В больших светлых глазах Генераловой блестел лихорадочный огонек. Смотрит на гостя в упор, будто выпытывает. Рука с сигаретой нервно подрагивает. Дышит глубоко, словно одолела крутую гору, втащила непосильную поклажу.
«Любит», — посочувствовал ей Иван Иванович. Ему было хорошо известно это чувство — поздняя, отчаянная, как последний крик утопающего, любовь. Чувство без узды, без оглядки на прошлое, способное толкнуть человека даже на преступление.
И в то же время Иван Иванович почувствовал к Генераловой уважение. Настоящая любовь доступна далеко не каждому из смертных. Это — дар, это — неожиданно открывшийся талант. И очень жаль, если этот талант будет окрашен в недобрые тона.
— Я вам не судья, — глухо ответил Иван Иванович. — Меня настораживает другое: женщина, пораженная недугом страсти, может решиться на все.
Генералова вприщур смотрела на гостя. Но вот глаза ее повлажнели. Длинные ресницы начали «таять», по щекам потекли черные ручейки.

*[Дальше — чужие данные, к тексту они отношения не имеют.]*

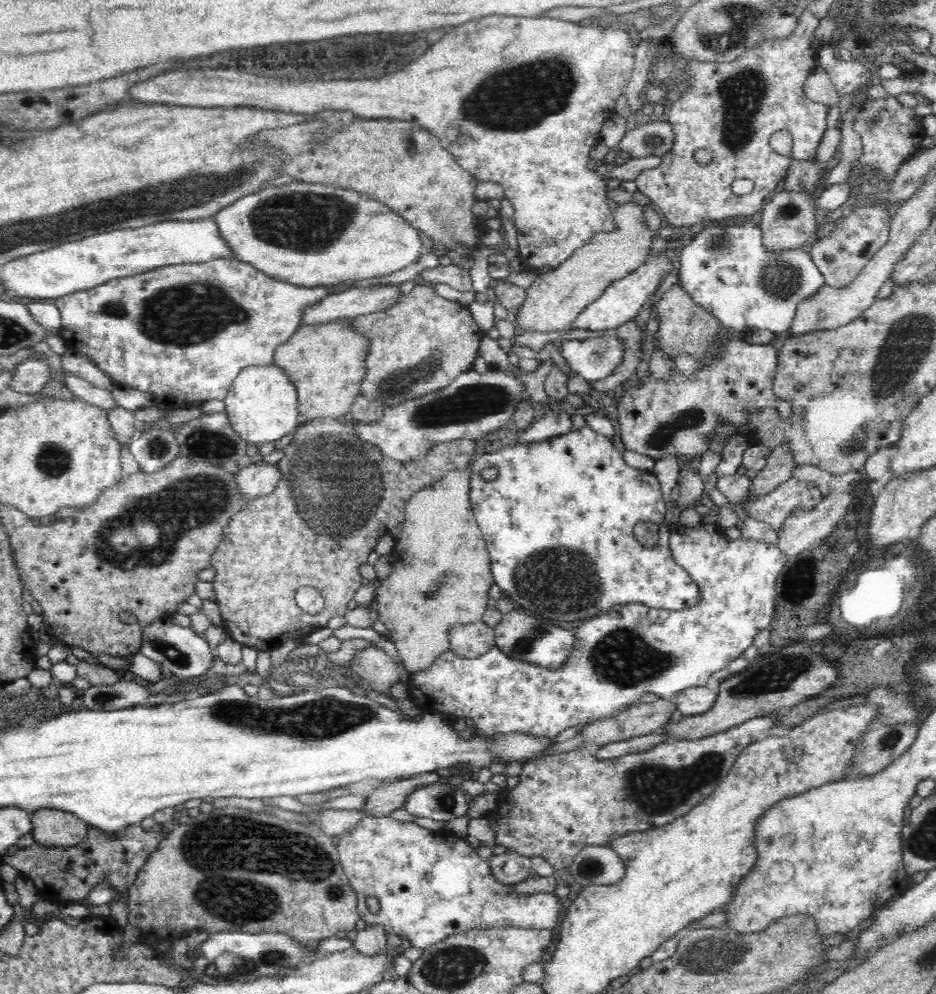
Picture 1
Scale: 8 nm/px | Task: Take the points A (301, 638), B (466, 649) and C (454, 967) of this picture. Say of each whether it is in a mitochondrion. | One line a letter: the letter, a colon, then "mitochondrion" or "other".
A: other
B: other
C: mitochondrion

— Из рассказов Сани я нарисовала себе ваш образ... Думала: вот он, особенный, способный проникать в людские души, познавать сокровенное... А вы — как и все... Обычный. Может, когда-то раньше и были таким, а теперь ваши человеческие качества поглотила служба. Нет у вас веры в людей, вам нужен только факт для проверки.
Иван Иванович понимал эту женщину, хотя очень мало знал ее. Видел, что ее корежит, как сыромятную бахилу на огне. Но не мог найти причину: почему она обнажает перед ним душу. Каковы мотивы?
— Извините, Екатерина Ильинична... Если я и стал причиной этих слез, то невольно.
— Не тешьте себя надеждой, Иван Иванович, вы тут ни при чем, — ответила Генералова совершенно спокойно. — Очередное разочарование женщины, подуставшей на долгом пути к вечному приюту.
Вот теперь Иван Иванович, кажется, понял: в Генераловой погибла актриса. Может быть, даже выдающаяся. «Ей бы играть шотландскую королеву Марию Стюарт, отправляющуюся на казнь».
Есть натуры, которые всю жизнь играют однажды выбранную роль. Амплуа Генераловой — трагическая личность...
Теперь Иван Иванович успокоился. Все стало на свои места. А то неопределенность сбивала его с толку, мешала сосредоточиться на главном, во имя чего он сюда и пришел.
Генералова поднялась с кресла.
— С вашего позволения...
И вышла.
Она вернулась минуты через три: привела себя в порядок: никаких следов былого расстройства. Волевая, пожалуй, даже злая. И уж ни в коем случае не нуждающаяся в утешении.